Shiva’s Spectacular Gender Divide – Part 3/6

freedomCall me the family adventuress: during long summer holiday afternoons, while the rest of my family was taking their siesta or reading in bed, I’d creep out the back door and scale a wall or climb a gate to avoid being seen, in order to pay impromptu visits to my girlfriends in the hood. Inside their bedrooms, with the fan going full blast, we’d giggle and whisper and gossip as we gorged on sweets and savories.

One family I befriended had settled in Bangalore a generation or so ago. The man of the house belonged to a Brahmin landowning family somewhere up in Himachal Pradesh. For as long as I knew him, he spent his time seated cross-legged or slumbering on his favorite couch, perusing the papers or some crappy thriller. His wife was a very different kettle of fish; a good-looking and hard-working woman, Hindu fanatic and Sanskrit scholar, she ran the household with iron efficiency. And yet, if her indolent husband were to crook his little finger at her—demanding chai, a snack, or someone to clean his ears or trim his finger and toenails—she, or one of their two lovely daughters, would run to obey.

Unfortunately “Uncle” took a weird shine to me. One weekend I happened to drop in on the family one sultry afternoon, not knowing that my friends were away visiting relatives. Uncle opened the door and summoned me over to his couch. He handed me the paperback novel he’d been reading and pointed to a specific paragraph. “Read this out to me, please,” he ordered.

That pride goes before a fall is the utter truth; vain as I was, I began to read in a loud voice, showing off my perfect diction.
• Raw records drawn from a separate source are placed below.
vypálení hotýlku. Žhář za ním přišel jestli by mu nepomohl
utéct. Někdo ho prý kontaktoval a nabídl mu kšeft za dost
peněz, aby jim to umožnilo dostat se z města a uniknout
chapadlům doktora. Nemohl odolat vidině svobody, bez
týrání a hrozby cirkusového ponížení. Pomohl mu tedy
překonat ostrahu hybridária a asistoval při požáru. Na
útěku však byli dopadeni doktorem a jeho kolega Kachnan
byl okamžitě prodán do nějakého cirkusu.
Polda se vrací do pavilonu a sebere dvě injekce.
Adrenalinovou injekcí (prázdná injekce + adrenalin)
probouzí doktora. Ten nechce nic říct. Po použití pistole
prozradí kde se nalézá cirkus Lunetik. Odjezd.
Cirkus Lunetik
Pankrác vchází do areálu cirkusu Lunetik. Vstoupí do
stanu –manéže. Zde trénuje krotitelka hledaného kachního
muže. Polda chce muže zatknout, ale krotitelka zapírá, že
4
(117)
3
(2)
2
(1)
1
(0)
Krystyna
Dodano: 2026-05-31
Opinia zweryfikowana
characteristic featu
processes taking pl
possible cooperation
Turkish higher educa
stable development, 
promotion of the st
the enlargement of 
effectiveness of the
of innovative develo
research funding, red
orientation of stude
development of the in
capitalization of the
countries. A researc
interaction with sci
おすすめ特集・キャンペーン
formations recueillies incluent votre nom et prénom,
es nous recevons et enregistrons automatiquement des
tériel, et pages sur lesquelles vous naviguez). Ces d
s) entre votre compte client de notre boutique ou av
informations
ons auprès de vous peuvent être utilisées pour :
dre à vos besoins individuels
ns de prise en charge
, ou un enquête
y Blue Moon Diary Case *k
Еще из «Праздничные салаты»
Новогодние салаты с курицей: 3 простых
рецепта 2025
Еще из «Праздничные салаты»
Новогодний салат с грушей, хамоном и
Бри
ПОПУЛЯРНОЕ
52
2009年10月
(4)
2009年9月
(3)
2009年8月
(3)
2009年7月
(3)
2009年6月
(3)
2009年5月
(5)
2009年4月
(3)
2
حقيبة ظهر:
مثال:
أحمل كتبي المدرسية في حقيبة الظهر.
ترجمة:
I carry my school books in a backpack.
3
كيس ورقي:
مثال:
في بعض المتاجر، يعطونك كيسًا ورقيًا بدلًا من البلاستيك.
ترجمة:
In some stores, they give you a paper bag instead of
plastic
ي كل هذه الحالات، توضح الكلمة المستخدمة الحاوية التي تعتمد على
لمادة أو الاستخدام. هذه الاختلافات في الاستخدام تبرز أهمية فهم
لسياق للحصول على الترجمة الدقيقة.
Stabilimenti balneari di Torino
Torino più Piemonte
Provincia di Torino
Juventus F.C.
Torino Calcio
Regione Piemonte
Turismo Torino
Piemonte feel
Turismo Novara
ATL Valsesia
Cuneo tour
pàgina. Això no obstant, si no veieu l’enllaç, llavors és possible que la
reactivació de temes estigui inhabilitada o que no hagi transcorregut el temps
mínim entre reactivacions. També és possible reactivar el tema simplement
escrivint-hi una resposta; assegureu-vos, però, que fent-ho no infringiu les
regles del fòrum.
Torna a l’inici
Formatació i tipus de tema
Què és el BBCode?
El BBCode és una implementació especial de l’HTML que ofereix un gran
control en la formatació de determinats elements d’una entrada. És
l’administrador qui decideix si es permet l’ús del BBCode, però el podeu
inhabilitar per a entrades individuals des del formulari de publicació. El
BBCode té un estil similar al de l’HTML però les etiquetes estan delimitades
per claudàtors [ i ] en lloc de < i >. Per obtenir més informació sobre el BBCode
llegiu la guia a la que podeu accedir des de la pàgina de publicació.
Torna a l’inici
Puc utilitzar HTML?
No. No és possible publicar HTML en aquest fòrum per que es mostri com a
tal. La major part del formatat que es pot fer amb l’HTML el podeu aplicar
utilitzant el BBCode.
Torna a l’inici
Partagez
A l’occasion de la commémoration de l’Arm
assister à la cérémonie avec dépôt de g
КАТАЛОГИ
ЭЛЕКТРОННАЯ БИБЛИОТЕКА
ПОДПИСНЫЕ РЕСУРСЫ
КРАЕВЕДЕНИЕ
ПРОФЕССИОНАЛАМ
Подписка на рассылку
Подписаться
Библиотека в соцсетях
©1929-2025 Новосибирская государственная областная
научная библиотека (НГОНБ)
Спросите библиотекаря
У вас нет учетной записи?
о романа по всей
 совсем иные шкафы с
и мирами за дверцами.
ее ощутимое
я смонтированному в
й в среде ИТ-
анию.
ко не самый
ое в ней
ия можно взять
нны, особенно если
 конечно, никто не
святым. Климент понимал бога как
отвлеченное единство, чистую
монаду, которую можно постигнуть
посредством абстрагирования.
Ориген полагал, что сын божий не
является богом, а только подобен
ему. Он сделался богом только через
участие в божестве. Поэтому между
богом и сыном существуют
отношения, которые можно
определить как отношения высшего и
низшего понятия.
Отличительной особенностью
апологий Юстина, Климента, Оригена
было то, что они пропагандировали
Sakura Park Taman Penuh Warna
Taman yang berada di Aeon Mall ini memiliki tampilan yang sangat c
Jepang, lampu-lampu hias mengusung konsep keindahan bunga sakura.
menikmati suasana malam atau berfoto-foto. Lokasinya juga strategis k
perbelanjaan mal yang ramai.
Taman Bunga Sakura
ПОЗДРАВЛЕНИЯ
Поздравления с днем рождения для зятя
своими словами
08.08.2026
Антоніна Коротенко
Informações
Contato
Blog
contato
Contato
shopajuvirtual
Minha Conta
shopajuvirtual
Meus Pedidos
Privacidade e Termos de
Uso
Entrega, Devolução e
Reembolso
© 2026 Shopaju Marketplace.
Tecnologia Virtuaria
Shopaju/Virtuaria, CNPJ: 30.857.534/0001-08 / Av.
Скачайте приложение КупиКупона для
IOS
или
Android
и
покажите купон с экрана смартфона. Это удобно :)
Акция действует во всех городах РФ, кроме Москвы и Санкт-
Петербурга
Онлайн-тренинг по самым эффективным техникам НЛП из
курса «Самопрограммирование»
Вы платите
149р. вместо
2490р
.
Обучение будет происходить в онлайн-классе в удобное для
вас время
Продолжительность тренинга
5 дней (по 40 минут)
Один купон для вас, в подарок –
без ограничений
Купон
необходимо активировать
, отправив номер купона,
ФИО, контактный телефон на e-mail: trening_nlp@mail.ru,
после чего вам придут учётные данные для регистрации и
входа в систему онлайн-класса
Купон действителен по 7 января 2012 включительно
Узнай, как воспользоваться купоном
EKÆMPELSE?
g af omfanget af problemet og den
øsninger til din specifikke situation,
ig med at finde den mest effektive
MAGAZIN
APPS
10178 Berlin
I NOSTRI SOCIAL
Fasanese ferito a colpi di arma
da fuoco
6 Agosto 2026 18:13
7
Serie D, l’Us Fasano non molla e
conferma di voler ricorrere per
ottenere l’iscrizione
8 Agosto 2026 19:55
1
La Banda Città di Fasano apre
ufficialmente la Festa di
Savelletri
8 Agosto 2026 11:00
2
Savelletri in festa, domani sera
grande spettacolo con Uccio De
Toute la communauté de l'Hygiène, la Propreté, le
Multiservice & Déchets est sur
It was a Harold Robbins book, and the section he had chosen luridly described the sexy heroine being banged silly by the smoldering hero.

Innocent as I was then, I still knew that something was hideously wrong with an older man asking a thirteen-year old to read him what I did not have a word for at the time—which was soft porn. In seconds I was stuttering and red-faced. Uncle took a firm grasp of my arm to prevent me from escaping. I was doing so very well, he crooned; he was so enjoying my reading. Just then his wife entered the room. With a rude flick of a pudgy hand, he ordered that proud woman out. I wriggled out of his grasp, flung the book on the floor, and hurtled out into the hot afternoon, feeling a painful mixture of emotions: among them ranked guilt and shame and rage, that I had been so badly used by a man I trusted.

I was reluctant to confide what had happened to anyone in my family mainly because I sensed that I would be blamed. Who asked you to go there in the first place? I could hear my mother shriek. Weren’t you supposed to be sleeping? What? You jumped over the wall again? You are utterly shameless and deserve everything you get! You see? Already I was aware that in the world I inhabited, the female of the species served as the eternal scapegoat. Had I complained, a variation of that old song would have been sung: “Don’t blame me! She was wearing a red dress, and so I raped her.”